Ancora pochi giorni e scatterà la rivoluzione dei domini che dai 22 attuali, esclusi quelli nazionali, potranno arrivare a 1.400. Una nuova geografia dei General top level domain che prevede una maggiore verticalizzazione delle estensioni con l’arrivo di .auto, .shop, .shoes solo per fare qualche esempio. Senza contare che alcune aziende (in Italia Gucci, Ferrero e Fiat) avranno le estensioni che corrispondono al brand.
Una rivoluzione, spiega Jerome Sicard, Regional director Southern Europe di MarkMonitor, “che rappresenta un’opportunità per le aziende che possono in questo modo creare comunità formate dai consumatori appassionati dei loro marchi. Senza arrivare ad acquisire un dominio aziendale è possibile infatti acquistare una estensione all’interno del dominio principale. .car.nomeazienda, oppure .luxury.nomeazienda.
Sicard non nasconde che l’allargamento della base domini da parte dell’Icann non è stata una decisione esente da polemiche. “Il problema non sono i domini aziendali, ma quelli generici, circa 600 su 1.400, che se da una parte sono un’opportunità dall’altra complicano la vita delle aziende”. E qualcuno ha parlato anche di ricatto.
L’idea è di segmentare la Rete dirottando i consumatori su domini, per esempio .luxury che ospiteranno i maggiori brand mondiali. Per le aziende diventa quindi quasi obbligatorio essere presenti acquistando nuove estensioni. “Perché se qualcuno registra il .luxury.nomeazienda con il tuo marchio è poi possibile recuperarlo tramite un’azione legale, ma si tratta di procedure non certo economiche che comportano qualche mese per essere portate a termine”.
In più molte aziende non possono limitarsi a comprare un solo dominio ma ad assicurarsi anche la versione in cinese e quella che riguarda un settore di business confinante. Un brand del mondo fashion dovrebbe essere quindi presente nel .luxury, .shop se fa scarpe anche nel .shoes con le varie declinazioni in altre lingue.

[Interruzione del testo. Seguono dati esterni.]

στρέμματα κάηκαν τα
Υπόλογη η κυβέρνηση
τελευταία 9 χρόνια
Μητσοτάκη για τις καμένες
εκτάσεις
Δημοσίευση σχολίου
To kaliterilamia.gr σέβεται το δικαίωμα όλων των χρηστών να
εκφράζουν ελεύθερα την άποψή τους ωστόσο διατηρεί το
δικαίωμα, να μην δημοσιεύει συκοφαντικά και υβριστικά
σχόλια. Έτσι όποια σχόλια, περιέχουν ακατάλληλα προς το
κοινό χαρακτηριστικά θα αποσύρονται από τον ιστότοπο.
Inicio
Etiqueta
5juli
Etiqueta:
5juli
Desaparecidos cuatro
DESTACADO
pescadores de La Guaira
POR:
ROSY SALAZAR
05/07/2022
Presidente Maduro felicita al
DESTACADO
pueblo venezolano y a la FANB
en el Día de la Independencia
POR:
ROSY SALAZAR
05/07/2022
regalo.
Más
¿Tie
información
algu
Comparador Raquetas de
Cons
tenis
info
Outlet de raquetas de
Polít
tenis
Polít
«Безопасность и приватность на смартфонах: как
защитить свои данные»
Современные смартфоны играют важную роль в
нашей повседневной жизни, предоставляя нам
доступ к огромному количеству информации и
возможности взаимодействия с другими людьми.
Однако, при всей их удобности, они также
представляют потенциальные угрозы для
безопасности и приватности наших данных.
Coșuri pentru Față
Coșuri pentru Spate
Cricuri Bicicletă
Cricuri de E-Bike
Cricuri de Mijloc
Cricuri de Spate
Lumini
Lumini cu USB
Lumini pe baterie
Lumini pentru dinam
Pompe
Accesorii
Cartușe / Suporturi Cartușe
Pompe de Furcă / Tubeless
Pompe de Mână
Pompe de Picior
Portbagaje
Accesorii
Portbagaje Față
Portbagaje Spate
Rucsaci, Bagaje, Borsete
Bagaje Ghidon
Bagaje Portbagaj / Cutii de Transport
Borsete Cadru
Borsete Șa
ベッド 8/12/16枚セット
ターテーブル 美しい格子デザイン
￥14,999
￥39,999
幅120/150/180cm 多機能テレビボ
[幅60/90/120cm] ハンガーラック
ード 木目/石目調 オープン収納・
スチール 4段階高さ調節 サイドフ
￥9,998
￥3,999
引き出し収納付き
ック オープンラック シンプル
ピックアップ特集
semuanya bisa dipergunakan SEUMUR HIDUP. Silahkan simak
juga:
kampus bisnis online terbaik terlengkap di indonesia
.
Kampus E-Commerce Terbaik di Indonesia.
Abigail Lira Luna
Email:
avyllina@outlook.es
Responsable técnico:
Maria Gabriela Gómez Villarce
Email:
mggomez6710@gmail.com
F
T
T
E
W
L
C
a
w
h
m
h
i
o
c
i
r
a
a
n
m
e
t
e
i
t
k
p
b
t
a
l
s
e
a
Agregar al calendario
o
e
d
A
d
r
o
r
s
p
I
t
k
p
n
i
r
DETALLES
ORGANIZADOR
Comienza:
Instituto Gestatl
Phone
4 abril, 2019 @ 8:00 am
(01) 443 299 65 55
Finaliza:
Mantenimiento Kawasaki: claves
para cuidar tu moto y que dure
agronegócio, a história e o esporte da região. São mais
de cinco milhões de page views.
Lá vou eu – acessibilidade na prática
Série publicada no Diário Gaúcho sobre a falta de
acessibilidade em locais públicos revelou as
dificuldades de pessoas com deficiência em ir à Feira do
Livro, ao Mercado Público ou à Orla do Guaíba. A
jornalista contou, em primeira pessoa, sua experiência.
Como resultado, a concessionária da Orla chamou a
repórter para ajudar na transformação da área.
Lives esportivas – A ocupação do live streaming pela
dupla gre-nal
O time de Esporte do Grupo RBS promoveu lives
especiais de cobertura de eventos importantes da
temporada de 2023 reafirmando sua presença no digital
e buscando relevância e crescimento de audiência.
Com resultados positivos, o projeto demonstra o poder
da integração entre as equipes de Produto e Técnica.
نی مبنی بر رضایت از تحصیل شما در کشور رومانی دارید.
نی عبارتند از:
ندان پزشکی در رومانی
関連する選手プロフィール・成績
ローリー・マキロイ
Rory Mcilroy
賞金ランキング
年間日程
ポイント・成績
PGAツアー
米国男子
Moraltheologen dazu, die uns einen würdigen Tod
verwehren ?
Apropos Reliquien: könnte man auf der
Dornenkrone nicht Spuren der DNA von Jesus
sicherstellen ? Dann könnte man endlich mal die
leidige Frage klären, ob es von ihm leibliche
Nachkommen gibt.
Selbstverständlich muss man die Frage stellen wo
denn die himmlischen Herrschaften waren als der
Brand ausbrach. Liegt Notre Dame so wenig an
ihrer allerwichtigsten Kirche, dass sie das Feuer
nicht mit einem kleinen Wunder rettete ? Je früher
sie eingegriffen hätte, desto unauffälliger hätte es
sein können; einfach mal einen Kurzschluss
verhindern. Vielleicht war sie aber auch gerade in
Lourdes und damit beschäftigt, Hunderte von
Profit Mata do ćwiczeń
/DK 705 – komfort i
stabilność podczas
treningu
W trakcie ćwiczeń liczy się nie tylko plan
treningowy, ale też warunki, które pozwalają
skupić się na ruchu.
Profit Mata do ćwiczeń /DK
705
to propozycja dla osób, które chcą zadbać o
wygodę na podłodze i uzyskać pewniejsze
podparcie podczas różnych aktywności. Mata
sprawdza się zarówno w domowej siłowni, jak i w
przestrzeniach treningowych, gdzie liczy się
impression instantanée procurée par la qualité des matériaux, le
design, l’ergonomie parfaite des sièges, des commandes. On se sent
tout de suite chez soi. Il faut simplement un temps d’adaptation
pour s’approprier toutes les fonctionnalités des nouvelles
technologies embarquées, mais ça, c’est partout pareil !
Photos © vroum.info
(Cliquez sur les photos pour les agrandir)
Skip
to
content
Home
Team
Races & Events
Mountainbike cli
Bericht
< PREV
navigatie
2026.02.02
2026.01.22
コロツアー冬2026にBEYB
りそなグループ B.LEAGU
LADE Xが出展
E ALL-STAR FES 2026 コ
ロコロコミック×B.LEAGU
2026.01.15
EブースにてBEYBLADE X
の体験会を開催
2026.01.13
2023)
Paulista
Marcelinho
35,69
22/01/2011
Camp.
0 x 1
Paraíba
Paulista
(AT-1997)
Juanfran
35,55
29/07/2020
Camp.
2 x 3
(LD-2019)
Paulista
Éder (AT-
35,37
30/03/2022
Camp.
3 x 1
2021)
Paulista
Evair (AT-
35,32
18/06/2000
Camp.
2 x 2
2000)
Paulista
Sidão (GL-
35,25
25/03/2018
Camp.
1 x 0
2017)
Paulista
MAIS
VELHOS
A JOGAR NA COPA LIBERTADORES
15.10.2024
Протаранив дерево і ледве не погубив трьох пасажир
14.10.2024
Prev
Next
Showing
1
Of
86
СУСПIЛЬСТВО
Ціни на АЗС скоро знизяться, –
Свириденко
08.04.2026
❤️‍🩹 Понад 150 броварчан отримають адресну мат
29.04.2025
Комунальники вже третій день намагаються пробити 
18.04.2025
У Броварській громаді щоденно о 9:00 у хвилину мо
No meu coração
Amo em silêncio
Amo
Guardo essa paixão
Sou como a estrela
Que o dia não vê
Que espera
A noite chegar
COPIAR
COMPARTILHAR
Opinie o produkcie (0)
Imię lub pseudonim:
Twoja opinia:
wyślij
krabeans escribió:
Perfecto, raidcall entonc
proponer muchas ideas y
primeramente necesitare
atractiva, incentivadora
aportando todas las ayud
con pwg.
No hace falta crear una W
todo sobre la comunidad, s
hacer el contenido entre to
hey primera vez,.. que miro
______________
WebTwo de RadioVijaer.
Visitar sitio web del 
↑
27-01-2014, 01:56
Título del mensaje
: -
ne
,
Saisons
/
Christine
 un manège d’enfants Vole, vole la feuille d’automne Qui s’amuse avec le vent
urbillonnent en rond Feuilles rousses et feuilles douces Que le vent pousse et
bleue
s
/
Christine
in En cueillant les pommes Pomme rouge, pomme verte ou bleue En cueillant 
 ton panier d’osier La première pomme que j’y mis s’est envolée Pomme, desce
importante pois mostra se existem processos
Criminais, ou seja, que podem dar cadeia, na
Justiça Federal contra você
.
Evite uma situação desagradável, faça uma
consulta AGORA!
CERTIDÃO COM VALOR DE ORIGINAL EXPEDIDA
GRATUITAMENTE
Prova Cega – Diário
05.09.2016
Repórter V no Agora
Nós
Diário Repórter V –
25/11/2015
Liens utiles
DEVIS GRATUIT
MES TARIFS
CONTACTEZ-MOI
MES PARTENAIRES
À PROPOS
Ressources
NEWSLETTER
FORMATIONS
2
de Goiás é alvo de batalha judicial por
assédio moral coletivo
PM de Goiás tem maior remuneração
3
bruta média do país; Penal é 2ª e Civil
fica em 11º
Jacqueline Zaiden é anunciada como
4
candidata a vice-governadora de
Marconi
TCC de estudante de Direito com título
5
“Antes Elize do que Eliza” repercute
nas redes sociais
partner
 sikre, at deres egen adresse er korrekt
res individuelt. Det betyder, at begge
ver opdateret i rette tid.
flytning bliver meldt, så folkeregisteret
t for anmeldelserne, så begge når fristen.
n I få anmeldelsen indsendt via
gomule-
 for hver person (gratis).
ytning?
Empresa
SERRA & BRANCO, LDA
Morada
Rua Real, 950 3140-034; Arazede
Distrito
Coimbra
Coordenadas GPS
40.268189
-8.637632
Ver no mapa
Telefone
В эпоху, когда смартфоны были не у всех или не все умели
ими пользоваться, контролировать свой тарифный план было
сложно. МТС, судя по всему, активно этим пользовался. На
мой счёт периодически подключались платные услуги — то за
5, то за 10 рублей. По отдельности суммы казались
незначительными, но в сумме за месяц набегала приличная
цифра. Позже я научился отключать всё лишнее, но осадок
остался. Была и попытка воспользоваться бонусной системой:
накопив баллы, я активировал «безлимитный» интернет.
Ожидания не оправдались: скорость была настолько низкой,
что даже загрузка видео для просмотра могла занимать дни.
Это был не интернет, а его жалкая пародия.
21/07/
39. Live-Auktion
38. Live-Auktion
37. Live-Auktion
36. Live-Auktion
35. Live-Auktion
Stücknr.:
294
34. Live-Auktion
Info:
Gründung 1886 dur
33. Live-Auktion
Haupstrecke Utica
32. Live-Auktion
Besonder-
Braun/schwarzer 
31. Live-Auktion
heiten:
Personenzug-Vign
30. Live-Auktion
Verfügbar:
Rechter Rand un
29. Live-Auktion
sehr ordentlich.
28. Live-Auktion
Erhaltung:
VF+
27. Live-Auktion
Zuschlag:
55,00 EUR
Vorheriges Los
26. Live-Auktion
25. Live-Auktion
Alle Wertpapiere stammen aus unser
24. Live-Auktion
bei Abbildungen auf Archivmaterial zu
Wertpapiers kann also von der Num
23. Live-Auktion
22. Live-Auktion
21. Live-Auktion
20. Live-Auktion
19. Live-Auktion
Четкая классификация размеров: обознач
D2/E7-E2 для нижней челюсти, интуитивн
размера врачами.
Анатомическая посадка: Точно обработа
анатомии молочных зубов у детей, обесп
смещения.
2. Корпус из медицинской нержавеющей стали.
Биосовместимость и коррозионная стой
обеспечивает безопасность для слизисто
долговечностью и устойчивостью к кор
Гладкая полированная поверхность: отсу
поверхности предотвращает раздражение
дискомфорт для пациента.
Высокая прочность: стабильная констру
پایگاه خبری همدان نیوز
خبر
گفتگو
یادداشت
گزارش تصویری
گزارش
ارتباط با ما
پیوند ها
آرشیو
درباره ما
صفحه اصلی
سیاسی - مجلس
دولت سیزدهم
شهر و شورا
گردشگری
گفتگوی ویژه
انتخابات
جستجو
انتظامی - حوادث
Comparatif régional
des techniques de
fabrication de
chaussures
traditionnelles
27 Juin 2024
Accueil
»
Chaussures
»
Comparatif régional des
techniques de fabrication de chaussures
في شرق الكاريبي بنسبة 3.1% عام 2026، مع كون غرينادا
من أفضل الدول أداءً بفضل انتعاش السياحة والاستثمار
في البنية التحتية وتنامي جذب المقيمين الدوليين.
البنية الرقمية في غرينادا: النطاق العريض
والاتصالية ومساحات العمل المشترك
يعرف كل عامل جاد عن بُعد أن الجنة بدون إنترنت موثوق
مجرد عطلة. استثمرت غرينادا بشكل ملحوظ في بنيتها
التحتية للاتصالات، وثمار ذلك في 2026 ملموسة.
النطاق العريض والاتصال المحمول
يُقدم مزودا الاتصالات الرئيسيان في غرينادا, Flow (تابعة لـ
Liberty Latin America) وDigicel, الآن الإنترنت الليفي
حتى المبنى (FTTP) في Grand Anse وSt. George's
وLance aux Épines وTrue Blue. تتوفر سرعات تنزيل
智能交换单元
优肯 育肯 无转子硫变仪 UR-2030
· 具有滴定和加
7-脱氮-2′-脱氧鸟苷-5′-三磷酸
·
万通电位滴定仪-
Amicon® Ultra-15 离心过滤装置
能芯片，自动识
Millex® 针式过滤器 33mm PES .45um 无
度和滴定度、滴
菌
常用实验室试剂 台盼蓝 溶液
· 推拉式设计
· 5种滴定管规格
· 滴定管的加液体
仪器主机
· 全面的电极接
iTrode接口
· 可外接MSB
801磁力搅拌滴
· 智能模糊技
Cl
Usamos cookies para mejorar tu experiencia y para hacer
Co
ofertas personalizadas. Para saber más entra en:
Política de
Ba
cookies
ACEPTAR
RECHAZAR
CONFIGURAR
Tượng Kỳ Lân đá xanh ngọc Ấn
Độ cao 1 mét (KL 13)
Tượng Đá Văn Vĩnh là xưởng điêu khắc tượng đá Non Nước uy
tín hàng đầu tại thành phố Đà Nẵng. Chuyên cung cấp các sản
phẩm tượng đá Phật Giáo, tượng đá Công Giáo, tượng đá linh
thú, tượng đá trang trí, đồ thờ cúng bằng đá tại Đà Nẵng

Da cinquantamila a centomila euro con un centinaio di nuove estensioni per una società internazionale è la spesa stimata da MarkMonitor, il registrar che aiuta i suoi clienti a disegnare una strategia per fronteggiare la nuova situazione mettendo anche in sicurezza i nuovi suffissi. Si tratta di una stima “minima e conservatrice” precisa il manager della società.
La vicenda pone anche seri problemi di sicurezza. Da una parte infatti ci sono le forme di protesta di Anonymous e dall’altra le iniziative ben più pericolose di organizzazioni criminali che prendono il controllo di domini commerciali o dei server di mail. “le possibilità di attacco quando si prende il controllo di un dominio commerciale sono moltissime”, spiega Sicard, aggiungendo che basterebbe dotarsi di un registry lock che blocca l’accesso ai server per dormire sonni molto più tranquilli. Un servizio dal costo bassissimo, un migliaio di euro, che MarkMonitor assicura ai suoi clienti (fra i quali ci sono anche Google e Microsoft) ma che non è molto diffuso anche in Italia dove spesso la gestione dei domini è in mano all’ufficio legale per le questioni legate alla proprietà intellettuale.
Negli Usa però tutto è nelle mani del marketing soprattutto ora che arrivano le nuove estensioni “che cambieranno il modo di vendere online e porteranno a un approccio più collaborativo fra e-commerce e area legale”. I domini sono ormai entrati a fare parte del marketing mix.